Question

Given an equilateral triangle ABC with side length equal to ‘a’. Let M and N be two points respectively on the side AB and AC such that $\overrightarrow {AN} = K\overrightarrow {AC} $ and $\overrightarrow {AM} = \dfrac{{\overrightarrow {AB} }}{3}$. If $\overrightarrow {BN} $ and$\overrightarrow {CM} $ are orthogonal then the value of K is equal to
(A) $\dfrac{1}{5}$
(B) $\dfrac{1}{4}$
(C) $\dfrac{1}{3}$
(D) $\dfrac{1}{2}$

Answer 1

Hint: In equilateral$\Delta $all the sides are equal and all the angles are equal to each other. All the angle of an equilateral triangle are ${60^0}$

Complete Step by Step Solution:
Let us consider an equilateral$\Delta $ABC

$\overrightarrow {AM} = \dfrac{{\overrightarrow {AD} }}{3}$
Therefore,$BM = AB - AM$
$ = AB - \dfrac{{AB}}{3}$
$\overrightarrow {BM} = \dfrac{{2AB}}{3}$
$\overrightarrow {AN} = K\overrightarrow {AC} $ . . . . (given)
$\overrightarrow {CN} = \overrightarrow {AC} - \overrightarrow A .$
$ = \overrightarrow {AC} - K\overrightarrow {AC} $
$\overrightarrow {CN} = \overrightarrow {AC} (1 - k)$
If $\overrightarrow {BN} $and$\overrightarrow {CN} $are orthogonal, then
$\overrightarrow {BN} \times \overrightarrow {CN} = 0$
How, We can find the value of $\overrightarrow {BN} $ and $\overrightarrow {CN} $
So,
\[\overrightarrow {BN} = \overrightarrow c - \dfrac{{\overrightarrow b }}{3}\]
$\overrightarrow {CN} = \lambda \overrightarrow c - \overrightarrow b $
Therefore,
$\left( {\overrightarrow c - \dfrac{{\overrightarrow b }}{3}} \right)(\lambda \overrightarrow c - \overrightarrow b ) = 0$
$\lambda {\left| {\overrightarrow c } \right|^2} - \dfrac{\lambda }{3}\overrightarrow c .\overrightarrow b - \overrightarrow c .\overrightarrow b + \dfrac{{{{\left| {\overrightarrow b } \right|}^2}}}{3} = 0$
$\lambda {a^2} - \dfrac{\lambda }{3}{a^2} \times \dfrac{1}{2} - \dfrac{{{a^2}}}{2} + \dfrac{{{a^2}}}{3} = 0$
Then common$'\lambda '$from this equation.
$\lambda \left( {{a^2} - \dfrac{{{a^2}}}{3}} \right) - \dfrac{{{a^2}}}{2} + \dfrac{{{a^2}}}{3} = 0$
$\lambda \left( {{a^2} - \dfrac{{{a^2}}}{6}} \right) = \dfrac{{{a^2}}}{2} - \dfrac{{{a^2}}}{3}$
$\lambda \left( {\dfrac{{6{a^2} - {a^2}}}{6}} \right) = \dfrac{{3{a^2} - 2{a^2}}}{6}$
$\lambda \left( {\dfrac{{5{a^2}}}{6}} \right) = \dfrac{{{a^2}}}{6}$
$\lambda = \dfrac{{{a^2}}}{{5{a^2}}}$
$\lambda = \dfrac{1}{5}$
If the value of $\lambda = \dfrac{1}{5}$, then the side of $C$ is $AM = 1$and $NC = 4$ and $AC = 5$
Then $\overrightarrow {AN} = K\overrightarrow {AC} $
Then $K = \dfrac{{\overrightarrow {AN} }}{{\overrightarrow {AC} }} = \dfrac{1}{5}$
So, the value of $K$ is $\dfrac{1}{5}$
Therefore from the above explanation the correct option is [A] $\dfrac{1}{5}$.

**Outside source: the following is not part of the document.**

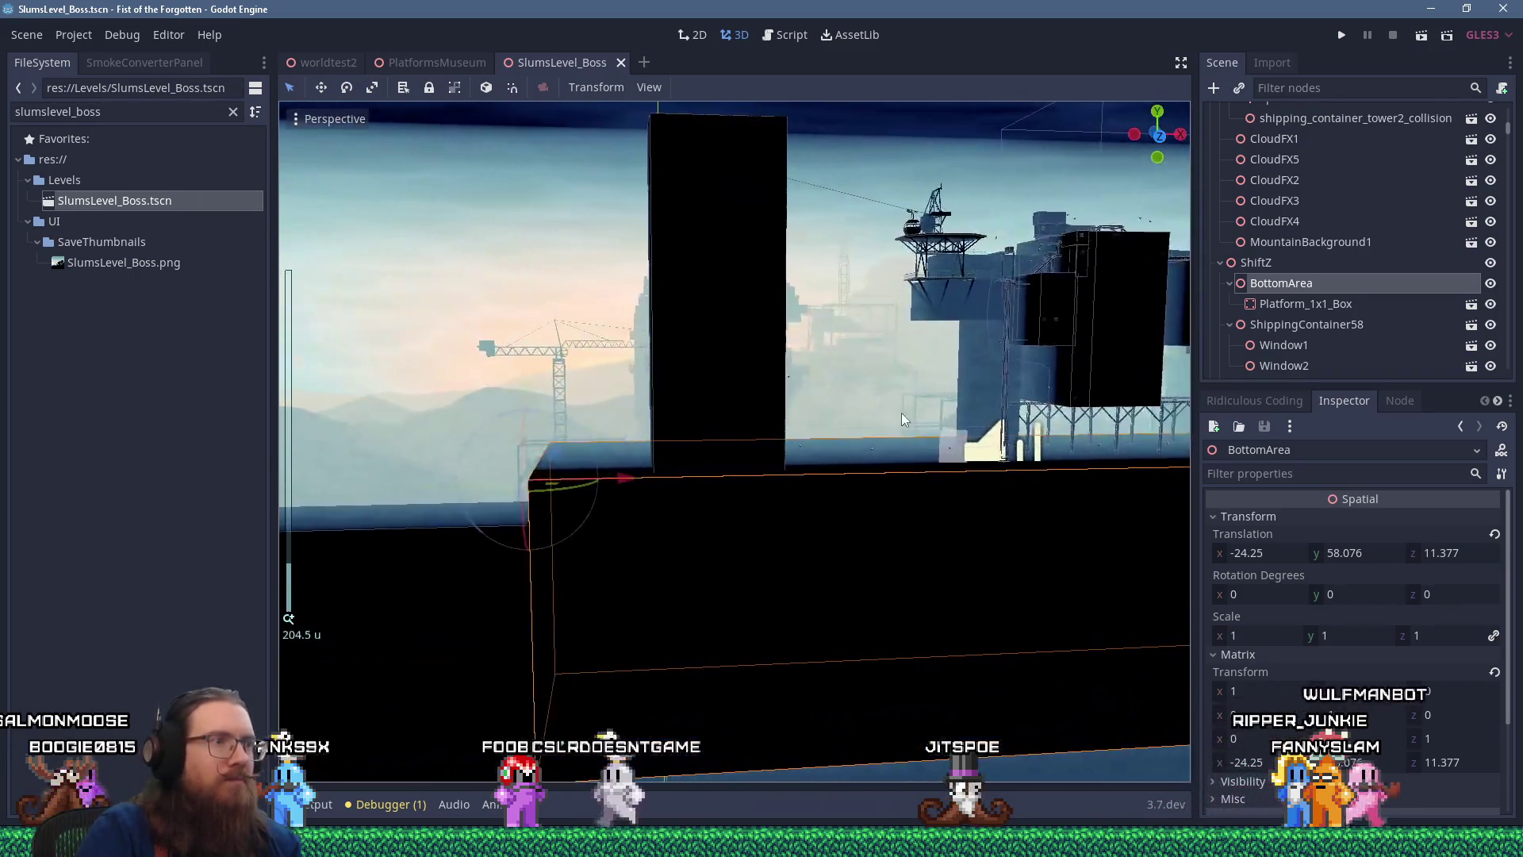
pyautogui.click(453, 62)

Note: Two vectors are said to be orthogonal if they are perpendicular to each other.
That means the angle between them is ${90^0}$.
We know that $\cos {90^0} = 0$
Therefore, $\overrightarrow a \times \overrightarrow b = \left| {\overrightarrow a } \right|\left| {\overrightarrow b } \right|\cos {90^0} = 0$
That means, two vectors $\overrightarrow a $ and $\overrightarrow b $are perpendicular if $\overrightarrow a \times \overrightarrow b = 0$